Document excerpt:
Yardley Wood is an area of Birmingham, United Kingdom, covering the easternmost quadrant of postcode area B14 (as well as Priory Rd and adjacent streets up to the city boundary), and is located across the wards of Billesley and Highter's Heath in the south of the city.

To the west the area is contiguous with Warstock.
Other nearby settlements include Billesley, Hall Green, Solihull Lodge, Highter's Heath and Kings Heath.

Yardley Wood is remote from the Birmingham suburb of Yardley which is located to the east of the city, although historically (prior to the 1911 Greater Birmingham Act) they were both in Yardley Rural District and hence lay within Worcestershire.

Transport
The area is served by Yardley Wood railway station, despite the station being located just inside the Hall Green (B28 postcode) area, as well as by the following bus routes:

Additionally bus route 76 (Northfield to Solihull) serves the railway station. All these bus services are run by National Express West Midlands who have a large depot in Yardley Wood with over 400 employees.

The Stratford-upon-Avon Canal runs through Yardley Wood (marking the boundary between Billesley and Highter's Heath wards) sitting in a deep cutting where it passes beneath School Road. The canal towpath can be accessed at Yardley Wood Road (bridge no. 5), at a location once known as Happy Valley, and from Priory Fields Nature Reserve (in turn accessed from Priory Road), as well as at High Street, Solihull Lodge (bridge no. 7).

Community
Local schools include Yardley Wood Community Primary School, plus Highters Heath Community School (on the border with Warstock) and Our Lady of Loudes RC Primary School (on the border with Billesley).

Yardley Wood library is located on Highfield Road.

Christ Church, Yardley Wood is the local parish church. There is also a local Baptist Church.

The area includes a Community Centre (adjacent to Highters Heath School) and a Social Club as well as a number of linked areas of natural beauty.

Data extracts:
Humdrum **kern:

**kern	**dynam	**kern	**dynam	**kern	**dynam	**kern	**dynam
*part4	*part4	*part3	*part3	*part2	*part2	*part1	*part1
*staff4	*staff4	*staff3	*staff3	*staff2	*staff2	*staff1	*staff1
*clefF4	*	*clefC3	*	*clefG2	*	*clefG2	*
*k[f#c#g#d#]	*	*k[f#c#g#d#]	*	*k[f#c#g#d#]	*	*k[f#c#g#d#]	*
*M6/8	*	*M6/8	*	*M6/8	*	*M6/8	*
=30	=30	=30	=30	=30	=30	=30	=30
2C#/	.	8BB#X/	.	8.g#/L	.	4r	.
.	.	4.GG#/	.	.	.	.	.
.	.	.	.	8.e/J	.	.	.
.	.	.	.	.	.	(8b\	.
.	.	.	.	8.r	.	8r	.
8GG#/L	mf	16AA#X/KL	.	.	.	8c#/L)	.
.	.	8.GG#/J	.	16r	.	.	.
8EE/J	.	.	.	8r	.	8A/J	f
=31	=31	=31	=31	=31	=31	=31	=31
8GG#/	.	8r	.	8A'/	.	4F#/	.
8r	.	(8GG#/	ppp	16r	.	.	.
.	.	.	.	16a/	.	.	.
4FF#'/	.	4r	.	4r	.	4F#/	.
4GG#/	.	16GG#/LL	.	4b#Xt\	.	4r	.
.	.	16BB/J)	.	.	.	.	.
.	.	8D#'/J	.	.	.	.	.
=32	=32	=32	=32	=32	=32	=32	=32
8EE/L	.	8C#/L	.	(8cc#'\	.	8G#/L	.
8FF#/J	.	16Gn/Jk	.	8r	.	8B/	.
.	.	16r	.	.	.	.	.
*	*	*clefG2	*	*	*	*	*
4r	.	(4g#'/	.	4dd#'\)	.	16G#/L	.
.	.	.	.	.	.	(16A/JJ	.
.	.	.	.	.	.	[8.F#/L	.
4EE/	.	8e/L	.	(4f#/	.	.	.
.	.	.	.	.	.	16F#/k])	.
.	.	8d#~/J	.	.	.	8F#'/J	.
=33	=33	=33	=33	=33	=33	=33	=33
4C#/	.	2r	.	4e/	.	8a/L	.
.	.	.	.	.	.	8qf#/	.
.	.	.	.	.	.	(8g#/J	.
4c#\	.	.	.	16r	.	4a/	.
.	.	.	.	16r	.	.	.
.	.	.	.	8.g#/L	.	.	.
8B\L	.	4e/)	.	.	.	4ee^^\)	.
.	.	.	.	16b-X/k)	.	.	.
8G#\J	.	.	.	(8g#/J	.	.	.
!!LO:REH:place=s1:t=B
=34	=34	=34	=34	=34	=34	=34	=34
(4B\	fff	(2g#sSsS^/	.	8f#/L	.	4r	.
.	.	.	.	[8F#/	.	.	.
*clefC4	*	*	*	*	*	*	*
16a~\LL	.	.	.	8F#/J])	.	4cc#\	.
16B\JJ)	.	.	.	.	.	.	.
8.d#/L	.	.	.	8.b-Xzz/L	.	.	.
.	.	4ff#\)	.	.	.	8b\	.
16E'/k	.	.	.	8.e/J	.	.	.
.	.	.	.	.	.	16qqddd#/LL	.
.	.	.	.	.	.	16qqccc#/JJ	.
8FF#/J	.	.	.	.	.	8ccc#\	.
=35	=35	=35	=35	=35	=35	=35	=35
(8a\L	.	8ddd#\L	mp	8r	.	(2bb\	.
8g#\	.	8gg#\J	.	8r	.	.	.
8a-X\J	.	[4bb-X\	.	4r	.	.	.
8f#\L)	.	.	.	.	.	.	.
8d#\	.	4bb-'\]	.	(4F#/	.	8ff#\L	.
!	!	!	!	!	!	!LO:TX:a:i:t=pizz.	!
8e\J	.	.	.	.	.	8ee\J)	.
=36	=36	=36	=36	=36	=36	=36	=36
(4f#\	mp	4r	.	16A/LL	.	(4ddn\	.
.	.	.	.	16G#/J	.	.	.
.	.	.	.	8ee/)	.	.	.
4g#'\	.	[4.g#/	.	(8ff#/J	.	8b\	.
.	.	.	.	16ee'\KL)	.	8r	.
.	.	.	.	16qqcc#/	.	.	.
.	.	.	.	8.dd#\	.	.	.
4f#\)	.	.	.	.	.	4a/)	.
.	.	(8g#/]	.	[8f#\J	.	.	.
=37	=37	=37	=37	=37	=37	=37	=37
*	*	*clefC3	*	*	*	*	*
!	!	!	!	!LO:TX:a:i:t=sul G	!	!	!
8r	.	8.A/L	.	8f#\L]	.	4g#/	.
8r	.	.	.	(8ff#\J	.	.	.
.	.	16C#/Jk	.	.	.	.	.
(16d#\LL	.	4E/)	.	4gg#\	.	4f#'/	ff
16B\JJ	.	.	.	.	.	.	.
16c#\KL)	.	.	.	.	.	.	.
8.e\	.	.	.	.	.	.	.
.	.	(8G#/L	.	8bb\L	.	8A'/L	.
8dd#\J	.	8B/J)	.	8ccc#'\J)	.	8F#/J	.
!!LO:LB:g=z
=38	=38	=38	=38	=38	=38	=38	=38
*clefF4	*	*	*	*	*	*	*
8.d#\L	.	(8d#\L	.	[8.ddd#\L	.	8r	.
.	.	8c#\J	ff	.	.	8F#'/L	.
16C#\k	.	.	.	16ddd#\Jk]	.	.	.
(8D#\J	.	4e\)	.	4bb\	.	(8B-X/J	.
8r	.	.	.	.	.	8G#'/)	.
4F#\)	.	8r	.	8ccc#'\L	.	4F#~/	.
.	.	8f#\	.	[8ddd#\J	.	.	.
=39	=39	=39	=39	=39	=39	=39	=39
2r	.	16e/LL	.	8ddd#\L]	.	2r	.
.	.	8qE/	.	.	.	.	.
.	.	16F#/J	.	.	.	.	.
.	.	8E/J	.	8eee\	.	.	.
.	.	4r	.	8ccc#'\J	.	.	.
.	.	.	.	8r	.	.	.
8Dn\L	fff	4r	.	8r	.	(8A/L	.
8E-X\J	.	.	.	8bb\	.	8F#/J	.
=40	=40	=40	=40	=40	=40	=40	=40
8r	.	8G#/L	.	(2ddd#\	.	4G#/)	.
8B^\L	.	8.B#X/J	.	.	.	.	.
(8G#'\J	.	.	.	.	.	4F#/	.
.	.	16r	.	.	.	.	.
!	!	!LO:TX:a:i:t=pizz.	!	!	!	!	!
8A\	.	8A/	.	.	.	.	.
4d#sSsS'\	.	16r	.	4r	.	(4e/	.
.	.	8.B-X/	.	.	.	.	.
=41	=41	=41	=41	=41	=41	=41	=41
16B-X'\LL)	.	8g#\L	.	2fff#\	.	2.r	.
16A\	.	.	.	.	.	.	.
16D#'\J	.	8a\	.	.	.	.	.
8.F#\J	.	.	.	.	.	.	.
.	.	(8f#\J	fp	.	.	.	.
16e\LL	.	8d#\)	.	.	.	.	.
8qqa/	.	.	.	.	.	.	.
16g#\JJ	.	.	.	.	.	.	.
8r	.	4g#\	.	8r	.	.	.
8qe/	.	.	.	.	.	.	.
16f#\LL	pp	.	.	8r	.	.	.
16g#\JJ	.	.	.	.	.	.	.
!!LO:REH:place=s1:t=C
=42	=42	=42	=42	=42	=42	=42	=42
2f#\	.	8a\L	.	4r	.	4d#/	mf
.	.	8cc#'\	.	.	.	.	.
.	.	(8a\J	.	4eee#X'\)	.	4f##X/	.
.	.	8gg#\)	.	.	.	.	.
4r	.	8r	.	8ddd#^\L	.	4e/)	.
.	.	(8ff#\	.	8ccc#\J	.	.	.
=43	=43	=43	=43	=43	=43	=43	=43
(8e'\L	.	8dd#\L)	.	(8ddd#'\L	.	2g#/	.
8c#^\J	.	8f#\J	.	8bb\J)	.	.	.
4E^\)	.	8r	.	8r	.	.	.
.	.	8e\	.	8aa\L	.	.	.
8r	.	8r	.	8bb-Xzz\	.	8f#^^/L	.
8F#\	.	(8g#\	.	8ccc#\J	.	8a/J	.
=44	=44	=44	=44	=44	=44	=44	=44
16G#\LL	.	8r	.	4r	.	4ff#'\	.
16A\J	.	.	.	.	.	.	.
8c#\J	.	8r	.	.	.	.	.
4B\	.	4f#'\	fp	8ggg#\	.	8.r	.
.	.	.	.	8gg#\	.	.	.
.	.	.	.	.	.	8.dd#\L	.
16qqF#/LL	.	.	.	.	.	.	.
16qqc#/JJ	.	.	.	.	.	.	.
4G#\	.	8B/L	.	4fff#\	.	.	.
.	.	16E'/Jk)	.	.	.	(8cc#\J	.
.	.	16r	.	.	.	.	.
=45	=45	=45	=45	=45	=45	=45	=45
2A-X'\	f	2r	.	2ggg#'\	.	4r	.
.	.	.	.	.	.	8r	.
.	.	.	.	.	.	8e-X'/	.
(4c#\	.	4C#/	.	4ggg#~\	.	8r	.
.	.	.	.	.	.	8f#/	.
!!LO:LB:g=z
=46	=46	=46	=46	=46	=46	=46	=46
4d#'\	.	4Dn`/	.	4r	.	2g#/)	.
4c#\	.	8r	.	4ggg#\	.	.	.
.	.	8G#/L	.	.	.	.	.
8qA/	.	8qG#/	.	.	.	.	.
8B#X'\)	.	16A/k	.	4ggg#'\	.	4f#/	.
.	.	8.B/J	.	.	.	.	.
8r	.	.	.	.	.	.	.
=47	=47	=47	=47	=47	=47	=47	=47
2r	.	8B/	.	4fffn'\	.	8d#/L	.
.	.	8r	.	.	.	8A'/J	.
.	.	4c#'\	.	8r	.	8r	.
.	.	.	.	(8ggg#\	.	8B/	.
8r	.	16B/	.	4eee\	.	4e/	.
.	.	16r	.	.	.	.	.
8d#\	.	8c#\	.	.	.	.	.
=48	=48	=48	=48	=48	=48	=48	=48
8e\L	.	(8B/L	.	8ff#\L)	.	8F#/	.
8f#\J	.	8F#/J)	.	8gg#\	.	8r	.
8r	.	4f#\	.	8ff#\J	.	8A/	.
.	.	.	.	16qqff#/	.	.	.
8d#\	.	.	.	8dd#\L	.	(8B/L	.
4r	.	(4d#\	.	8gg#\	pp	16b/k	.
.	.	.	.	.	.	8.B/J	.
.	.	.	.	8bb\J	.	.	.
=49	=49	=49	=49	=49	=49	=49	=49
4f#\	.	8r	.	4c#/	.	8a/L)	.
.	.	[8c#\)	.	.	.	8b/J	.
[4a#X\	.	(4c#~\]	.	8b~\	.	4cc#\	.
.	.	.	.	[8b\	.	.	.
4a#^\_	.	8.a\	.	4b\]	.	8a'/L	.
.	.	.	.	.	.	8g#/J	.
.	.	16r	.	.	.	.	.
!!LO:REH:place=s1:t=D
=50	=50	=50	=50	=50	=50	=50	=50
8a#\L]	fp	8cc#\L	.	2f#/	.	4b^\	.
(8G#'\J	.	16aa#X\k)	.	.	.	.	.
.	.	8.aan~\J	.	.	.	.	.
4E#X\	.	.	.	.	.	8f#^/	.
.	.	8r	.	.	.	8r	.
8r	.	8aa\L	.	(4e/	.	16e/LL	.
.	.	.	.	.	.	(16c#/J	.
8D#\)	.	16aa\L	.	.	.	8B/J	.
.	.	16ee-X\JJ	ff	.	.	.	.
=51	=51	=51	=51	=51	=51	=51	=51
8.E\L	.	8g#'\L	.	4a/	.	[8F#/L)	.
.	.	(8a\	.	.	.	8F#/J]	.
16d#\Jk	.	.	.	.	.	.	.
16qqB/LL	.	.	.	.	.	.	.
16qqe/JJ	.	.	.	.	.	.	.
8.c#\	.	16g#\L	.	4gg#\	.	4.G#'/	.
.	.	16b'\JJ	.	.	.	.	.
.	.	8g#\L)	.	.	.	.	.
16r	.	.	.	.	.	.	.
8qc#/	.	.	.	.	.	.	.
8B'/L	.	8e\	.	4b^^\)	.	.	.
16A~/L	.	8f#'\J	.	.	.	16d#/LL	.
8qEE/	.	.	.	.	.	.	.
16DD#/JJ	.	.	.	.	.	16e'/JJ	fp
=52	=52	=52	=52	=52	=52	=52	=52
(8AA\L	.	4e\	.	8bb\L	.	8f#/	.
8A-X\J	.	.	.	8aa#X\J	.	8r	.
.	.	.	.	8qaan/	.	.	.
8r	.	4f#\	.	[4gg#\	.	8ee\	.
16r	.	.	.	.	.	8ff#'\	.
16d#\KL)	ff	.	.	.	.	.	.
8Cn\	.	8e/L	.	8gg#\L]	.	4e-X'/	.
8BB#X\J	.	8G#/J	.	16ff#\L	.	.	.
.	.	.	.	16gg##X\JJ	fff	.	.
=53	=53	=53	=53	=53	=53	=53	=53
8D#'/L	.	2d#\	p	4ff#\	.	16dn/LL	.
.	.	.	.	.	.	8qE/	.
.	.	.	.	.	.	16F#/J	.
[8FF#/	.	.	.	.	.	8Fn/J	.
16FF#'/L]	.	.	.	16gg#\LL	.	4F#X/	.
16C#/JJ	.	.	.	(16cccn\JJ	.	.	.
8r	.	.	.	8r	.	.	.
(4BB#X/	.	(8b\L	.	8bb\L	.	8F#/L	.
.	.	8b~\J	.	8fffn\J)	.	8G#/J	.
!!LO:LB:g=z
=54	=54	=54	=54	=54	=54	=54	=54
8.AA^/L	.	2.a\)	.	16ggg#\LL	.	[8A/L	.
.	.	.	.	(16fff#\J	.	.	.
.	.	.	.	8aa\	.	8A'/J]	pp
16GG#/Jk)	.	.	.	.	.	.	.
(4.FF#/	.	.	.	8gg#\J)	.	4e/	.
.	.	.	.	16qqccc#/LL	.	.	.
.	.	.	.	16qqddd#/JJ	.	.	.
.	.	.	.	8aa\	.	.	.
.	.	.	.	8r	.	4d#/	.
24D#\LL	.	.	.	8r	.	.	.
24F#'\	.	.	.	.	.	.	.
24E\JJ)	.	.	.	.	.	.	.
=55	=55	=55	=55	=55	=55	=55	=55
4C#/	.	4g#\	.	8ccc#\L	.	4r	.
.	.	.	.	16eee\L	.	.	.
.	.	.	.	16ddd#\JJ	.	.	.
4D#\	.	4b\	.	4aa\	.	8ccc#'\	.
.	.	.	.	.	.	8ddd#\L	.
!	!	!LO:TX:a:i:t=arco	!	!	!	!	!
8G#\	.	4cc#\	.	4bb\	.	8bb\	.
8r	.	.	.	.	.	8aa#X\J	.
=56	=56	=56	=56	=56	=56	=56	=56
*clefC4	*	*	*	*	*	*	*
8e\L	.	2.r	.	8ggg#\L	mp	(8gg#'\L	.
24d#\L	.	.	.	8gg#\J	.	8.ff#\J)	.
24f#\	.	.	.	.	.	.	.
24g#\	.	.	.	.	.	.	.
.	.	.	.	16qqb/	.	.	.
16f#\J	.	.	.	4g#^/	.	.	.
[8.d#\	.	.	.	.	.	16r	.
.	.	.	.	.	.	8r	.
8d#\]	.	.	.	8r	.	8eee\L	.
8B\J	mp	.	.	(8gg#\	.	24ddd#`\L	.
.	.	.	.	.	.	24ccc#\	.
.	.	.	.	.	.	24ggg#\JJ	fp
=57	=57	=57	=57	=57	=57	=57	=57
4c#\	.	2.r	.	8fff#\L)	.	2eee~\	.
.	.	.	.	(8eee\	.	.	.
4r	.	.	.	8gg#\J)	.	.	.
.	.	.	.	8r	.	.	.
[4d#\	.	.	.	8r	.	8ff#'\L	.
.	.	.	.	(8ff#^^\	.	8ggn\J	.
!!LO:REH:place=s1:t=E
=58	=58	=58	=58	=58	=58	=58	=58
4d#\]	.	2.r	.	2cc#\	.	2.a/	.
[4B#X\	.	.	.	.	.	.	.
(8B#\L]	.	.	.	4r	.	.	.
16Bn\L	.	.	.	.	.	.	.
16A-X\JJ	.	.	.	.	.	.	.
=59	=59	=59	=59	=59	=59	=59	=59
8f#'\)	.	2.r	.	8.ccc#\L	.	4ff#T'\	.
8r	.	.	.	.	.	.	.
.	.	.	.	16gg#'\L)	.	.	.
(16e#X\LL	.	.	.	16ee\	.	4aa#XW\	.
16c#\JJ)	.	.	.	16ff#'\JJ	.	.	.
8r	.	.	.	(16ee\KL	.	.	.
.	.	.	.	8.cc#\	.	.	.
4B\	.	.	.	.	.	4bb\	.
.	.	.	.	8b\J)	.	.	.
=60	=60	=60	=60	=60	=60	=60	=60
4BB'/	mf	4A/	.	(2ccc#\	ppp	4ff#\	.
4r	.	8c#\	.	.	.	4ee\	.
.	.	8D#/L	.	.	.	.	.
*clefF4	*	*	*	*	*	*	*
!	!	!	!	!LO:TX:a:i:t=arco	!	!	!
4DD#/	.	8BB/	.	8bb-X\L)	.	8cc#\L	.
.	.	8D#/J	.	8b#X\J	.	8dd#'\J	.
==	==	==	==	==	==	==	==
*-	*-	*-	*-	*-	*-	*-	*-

Tasks to carry out:
[1] In the Yardley Wood text, transcribe the passage that begins at the words "To the west" and stops after the words "and Kings Heath.".
[2] According to the Yardley Wood text, on which road is the Yardley Wood library?

Responses per task:
[1]
To the west the area is contiguous with Warstock.
Other nearby settlements include Billesley, Hall Green, Solihull Lodge, Highter's Heath and Kings Heath.

[2] Highfield Road